Scientists at the RIKEN Center for Brain Science (CBS) have discovered that when a normal cellular cleanup process is disrupted, mice start behaving in ways that resemble human symptoms of autism spectrum disorder (ASD) and schizophrenia. They found that loss of normal autophagy — the process used to recycle damaged cellular components such as proteins — influences how brain cells react to inhibitory signals from each other and contributes to the behavioral changes. This intricate signaling pathway could be a new therapeutic target for neurodevelopmental and neuropsychiatric disorders.
Like city streets with no garbage collection, cells can get choked if autophagy is not working properly. The autophagy process is controlled by a biological signaling pathway called mTOR. Greater than normal activation of mTOR is associated with several neurological disorders, and mutations in some components have been found in patients with ASD. The researchers from CBS thus had an inkling that abnormal protein cleanup affects how neurons work and can lead to downstream manifestations of psychiatric symptoms. Their study, published on April 10 in the open-access journal Science Advances, confirms that social behavior deficits in mice can result from a breakdown in autophagy and a build-up of unwanted protein.
For autophagy to begin, cells need to contain a protein encoded by the gene Atg7. The researchers made knockout mice by selectively deleting this gene from two cell populations, excitatory and inhibitory interneurons, which are known to be the malfunctioning culprits in many neurodevelopmental and neuropsychiatric disorders. The mice in both groups displayed overlapping behavioral abnormalities such as increased anxiety and reduced social interaction and nesting. “The loss of autophagy in different types of neurons had the same behavioral effects, which hinted that a common mechanism was at work,” says Motomasa Tanaka, senior author and team leader at RIKEN CBS.

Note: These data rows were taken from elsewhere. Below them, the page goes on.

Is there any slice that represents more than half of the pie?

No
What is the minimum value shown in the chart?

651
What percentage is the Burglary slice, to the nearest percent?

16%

Picking through the cellular ‘trash’ that accumulated in the affected cells, the researchers identified aggregates of proteins made up of GABARAPs, a group of proteins that help bring receptors for the main inhibitory neurotransmitter GABA to the cell surface. Not only had these proteins accumulated, they were being dumped into p62+ aggregates, formed when autophagy is disrupted in cells. “Think of autophagy as the recycling depot and p62 as the garbage trucks that go around the cell to pick up trash labelled for recycling,” explains first author Kelvin Hui. “When the recycling depot experiences a shutdown or reduced capacity, p62 has nowhere to bring this garbage and it starts to pile up in the cell, leading to major problems.”
The major problem in this case is that neurons could not communicate normally: with trapped GABARAPs, the GABA receptors were not transported to the cell surface and the neurons became hyperactive. The research team also looked at post-mortem human brain samples from a subset of patients with ASD and observed the same protein aggregation and increase of p62. This finding, together with previous research on genetic deletions in patients with ASD and intellectual disability, further implicates disrupted autophagy and protein aggregation in the pathogenesis of these conditions.
“This is the first demonstration of a link between mTOR-autophagy and GABA signaling,” notes Hui. “Changes in these processes are also seen in cancer and diabetes, so it is of great clinical importance to examine whether the molecular mechanism that we have uncovered here is also involved in those diseases.” Given the role of protein aggregation in neuronal and behavioral abnormalities, the research team views small molecules that can disrupt the harmful protein aggregation as potential novel therapeutic factors for neurodevelopmental and neuropsychiatric disorders.